DOCUMENT EXCERPT:

□ □ □ □ □

For some reason he didn't seem to appreciate that he was on camera and thought it was a stokes croft weird person who had come up the hill, rather than a member of the Bristol Traffic reporting team. The parents walking their kids to school through Marlborough Hill Place and then the hospital car park were giving funny looks too, hence the explanation at the end that it's on camera.

It is only by driving the wrong way down this street that motorists can get rapidly from Kingsdown and without getting stuck in traffic on Horfield Road. It should be made two way. Admittedly, there isn't room for two cars, but it's wider than your average Montpelier street, so why the problem?

Friday, 4 June 2010

Finally! Some suffering!

After the shocking scenes of happy cyclists, we managed to position our camera the next day to catch some cyclists looking unhappy about the hills in the city.

First, this one at the top of Marlborough Hill

Later, this one atop Cotham Vale
And here, at the top of Constitution Hill. The sheer expression of suffering is heartwarming it should be the cover photo for the next council-funded cycle-in-Bristol newsletter.
Finally, someone suffering up Bridge Valley Road.
It is good to see these people in pain, makes up for the space and money they cost the city. Odd that whoever they are, none of them have helmets and hi-viz on, just T-shirts and fixed wheel bicycles, but that just makes them suffer more, which is how we -and clearly they- like it.

Monday, 23 November 2009

Contraflow

We must apologise for the lack of interesting photographs or videos, but it has been a dull week. Our secretly "instrumented" cyclist has not been doing anything dangerous or exciting, apart from an incident with a car on shaldon road that did not appear on film. This is a pity, as the "you cyclists don't pay road taxes so should get out of the way" lecture the tax-dodger apparently received would be worth sharing more widely.

What we do have is this video of one of our monitored subversives cycling the wrong way down a one-way street.

It is only through the selfless actions of the red car that chose to drove the wrong way down Marlborough Hill, that no oncoming traffic could endanger the cyclist. We praise this car for recognising the dangerous situation which was developing, and addressing the safety issue in a non-confrontational manner. This is why the car drivers of Bristol deserve more praise than the cyclists and pedestrians -whine, whine, whine, that's all they do. But this car, sees a dangerous situation "bicycle going the wrong way down a hill" and rather than complain or create conflict, just slid in front to protect the bicycle. Sadly, we cannot see the vehicle's registration number to award it the full recognition it deserves, it will have to go down as an anonymous samaritan.

□ □ □ □ □

INPUT DATA:
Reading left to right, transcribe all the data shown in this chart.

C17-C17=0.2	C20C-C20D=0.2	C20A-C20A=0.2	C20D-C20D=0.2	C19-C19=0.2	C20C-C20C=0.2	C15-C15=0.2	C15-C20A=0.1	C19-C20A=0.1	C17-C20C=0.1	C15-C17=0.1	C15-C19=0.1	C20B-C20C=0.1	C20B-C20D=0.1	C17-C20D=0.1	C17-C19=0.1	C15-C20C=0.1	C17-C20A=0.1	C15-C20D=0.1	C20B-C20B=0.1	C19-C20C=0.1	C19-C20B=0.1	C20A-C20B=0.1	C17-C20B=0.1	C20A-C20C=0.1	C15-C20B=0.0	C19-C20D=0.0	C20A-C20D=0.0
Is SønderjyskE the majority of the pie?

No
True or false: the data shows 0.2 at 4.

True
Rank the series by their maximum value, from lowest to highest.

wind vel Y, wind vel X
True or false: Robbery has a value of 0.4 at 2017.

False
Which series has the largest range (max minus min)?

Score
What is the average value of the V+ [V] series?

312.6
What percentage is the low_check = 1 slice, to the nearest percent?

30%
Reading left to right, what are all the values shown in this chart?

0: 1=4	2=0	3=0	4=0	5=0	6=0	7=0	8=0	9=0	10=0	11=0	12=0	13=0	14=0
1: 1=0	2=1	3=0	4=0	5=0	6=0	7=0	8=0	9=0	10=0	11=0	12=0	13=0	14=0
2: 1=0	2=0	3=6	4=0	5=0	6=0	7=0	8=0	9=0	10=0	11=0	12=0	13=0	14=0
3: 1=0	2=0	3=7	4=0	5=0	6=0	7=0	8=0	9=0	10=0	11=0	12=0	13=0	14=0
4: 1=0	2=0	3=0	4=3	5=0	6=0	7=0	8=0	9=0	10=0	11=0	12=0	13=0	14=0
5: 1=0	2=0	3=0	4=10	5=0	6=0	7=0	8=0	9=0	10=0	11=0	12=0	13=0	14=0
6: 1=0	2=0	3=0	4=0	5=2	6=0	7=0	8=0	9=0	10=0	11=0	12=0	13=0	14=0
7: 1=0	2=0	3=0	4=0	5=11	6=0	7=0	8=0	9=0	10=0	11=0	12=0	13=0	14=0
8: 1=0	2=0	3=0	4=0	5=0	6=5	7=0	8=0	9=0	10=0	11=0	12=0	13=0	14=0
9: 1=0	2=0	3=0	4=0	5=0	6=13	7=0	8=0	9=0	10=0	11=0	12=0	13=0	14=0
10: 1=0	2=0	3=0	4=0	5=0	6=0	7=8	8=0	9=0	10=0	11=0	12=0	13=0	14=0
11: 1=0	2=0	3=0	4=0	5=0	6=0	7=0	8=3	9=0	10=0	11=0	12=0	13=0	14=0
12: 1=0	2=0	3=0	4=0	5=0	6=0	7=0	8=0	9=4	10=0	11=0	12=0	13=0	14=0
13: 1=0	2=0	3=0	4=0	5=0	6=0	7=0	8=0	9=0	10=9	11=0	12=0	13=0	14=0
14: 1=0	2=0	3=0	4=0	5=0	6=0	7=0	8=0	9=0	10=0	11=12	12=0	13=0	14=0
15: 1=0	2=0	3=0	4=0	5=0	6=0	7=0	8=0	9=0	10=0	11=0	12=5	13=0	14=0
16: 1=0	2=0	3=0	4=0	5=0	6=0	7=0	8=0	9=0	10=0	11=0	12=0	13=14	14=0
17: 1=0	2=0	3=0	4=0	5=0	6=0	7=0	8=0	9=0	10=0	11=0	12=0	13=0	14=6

□ □ □ □ □

WHAT YOU WILL DO:
Resume the Bristol cycling blog text from the point where it ends. The rows have nothing to do with the Bristol cycling blog text.

OUTPUT FOR THIS TASK:
Monday, 19 October 2009

Not No-Entry, Slow-downs signs

In our Friday Brain Teaser, some people commented on the no-entry signs at the entrance.

These people need to get a newly-updated "Bristol Highway Code" document, which will bring them up to date with recent changes in the meaning of signs. For the particular Red Circle with White Minus, it's severity has been downgraded.

Old: Do not enter this road
New: Slow down when entering this road


The vehicle heading down Marlborough Hill, WR09FRJ is adhering to the new signage, as the brake lights show that they are slowing down on entering the one-way system from the low-priority entrance.

Bristol Traffic welcomes contributions showing this sign's new meaning being followed, as well as other recent changes in the meaning of other signs.

Monday, 12 October 2009

New Road Layout

This is Marlborough Hill, Kingsdown, the secret road through the BRI. The sign says "New Road Layout Ahead"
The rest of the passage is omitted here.